▶ Data excerpts
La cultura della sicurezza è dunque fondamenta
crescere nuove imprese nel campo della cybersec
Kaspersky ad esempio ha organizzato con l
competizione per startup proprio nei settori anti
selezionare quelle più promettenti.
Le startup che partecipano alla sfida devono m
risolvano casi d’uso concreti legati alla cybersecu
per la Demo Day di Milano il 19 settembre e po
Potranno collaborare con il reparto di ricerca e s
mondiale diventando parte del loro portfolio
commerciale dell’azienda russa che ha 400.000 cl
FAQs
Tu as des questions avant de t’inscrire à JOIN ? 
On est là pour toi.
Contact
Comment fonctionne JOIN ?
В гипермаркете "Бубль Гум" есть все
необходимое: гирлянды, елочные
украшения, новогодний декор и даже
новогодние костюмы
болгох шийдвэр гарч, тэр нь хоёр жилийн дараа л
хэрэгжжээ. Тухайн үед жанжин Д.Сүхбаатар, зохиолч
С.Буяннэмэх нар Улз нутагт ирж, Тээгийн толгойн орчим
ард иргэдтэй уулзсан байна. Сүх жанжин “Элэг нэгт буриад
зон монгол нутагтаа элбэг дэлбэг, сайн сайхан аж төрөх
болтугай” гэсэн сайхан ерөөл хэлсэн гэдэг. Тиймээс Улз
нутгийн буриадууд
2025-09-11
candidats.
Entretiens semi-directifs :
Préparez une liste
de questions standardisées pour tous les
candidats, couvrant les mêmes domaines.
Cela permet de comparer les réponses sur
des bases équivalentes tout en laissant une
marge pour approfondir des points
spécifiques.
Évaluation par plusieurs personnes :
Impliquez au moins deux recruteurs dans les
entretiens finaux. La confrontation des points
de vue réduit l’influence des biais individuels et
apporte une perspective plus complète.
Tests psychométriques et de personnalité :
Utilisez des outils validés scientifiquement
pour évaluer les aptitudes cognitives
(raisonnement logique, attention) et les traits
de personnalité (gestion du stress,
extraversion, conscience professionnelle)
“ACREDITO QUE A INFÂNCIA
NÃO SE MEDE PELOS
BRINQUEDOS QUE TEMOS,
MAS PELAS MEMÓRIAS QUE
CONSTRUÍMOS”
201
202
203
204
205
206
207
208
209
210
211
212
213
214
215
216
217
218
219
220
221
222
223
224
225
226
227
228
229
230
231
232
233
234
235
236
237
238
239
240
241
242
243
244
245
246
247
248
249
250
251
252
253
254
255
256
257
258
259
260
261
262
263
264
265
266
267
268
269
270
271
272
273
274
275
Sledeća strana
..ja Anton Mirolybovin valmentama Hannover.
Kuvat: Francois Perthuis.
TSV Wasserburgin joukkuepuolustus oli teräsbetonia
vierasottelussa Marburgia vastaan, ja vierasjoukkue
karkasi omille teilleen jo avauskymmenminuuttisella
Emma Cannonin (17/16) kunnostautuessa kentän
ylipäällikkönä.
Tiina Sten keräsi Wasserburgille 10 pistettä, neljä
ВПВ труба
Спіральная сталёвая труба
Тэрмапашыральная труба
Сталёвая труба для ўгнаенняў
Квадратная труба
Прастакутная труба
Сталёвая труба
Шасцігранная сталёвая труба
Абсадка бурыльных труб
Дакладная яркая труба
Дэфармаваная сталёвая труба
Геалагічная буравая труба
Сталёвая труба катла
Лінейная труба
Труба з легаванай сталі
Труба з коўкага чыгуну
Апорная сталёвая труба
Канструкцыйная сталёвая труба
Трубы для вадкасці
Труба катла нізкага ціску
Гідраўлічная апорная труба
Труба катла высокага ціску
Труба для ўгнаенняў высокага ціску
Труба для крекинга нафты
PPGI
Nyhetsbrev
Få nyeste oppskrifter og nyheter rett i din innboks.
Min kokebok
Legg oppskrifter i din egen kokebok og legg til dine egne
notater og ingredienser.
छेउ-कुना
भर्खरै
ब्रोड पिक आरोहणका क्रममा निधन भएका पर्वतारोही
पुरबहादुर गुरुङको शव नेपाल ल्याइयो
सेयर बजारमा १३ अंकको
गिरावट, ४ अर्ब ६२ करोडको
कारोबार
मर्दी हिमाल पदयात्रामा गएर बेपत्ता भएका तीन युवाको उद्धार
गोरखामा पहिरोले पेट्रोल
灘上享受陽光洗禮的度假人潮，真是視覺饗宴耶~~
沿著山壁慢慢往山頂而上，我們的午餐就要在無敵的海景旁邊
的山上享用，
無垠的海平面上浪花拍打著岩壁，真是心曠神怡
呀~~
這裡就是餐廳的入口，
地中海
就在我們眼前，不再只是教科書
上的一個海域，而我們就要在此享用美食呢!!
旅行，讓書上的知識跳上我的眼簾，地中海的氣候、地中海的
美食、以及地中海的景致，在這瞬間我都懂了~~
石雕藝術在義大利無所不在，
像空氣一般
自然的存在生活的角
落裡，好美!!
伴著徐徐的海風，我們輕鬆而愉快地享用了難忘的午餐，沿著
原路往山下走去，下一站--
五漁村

▶ Work item
Taking the entries above, write out exactly each line from the one holding "Impliquez au moins deux recruteurs dans les" to the one holding "pour évaluer les aptitudes cognitives", both included, and stop there.

▶ Written answer
Impliquez au moins deux recruteurs dans les
entretiens finaux. La confrontation des points
de vue réduit l’influence des biais individuels et
apporte une perspective plus complète.
Tests psychométriques et de personnalité :
Utilisez des outils validés scientifiquement
pour évaluer les aptitudes cognitives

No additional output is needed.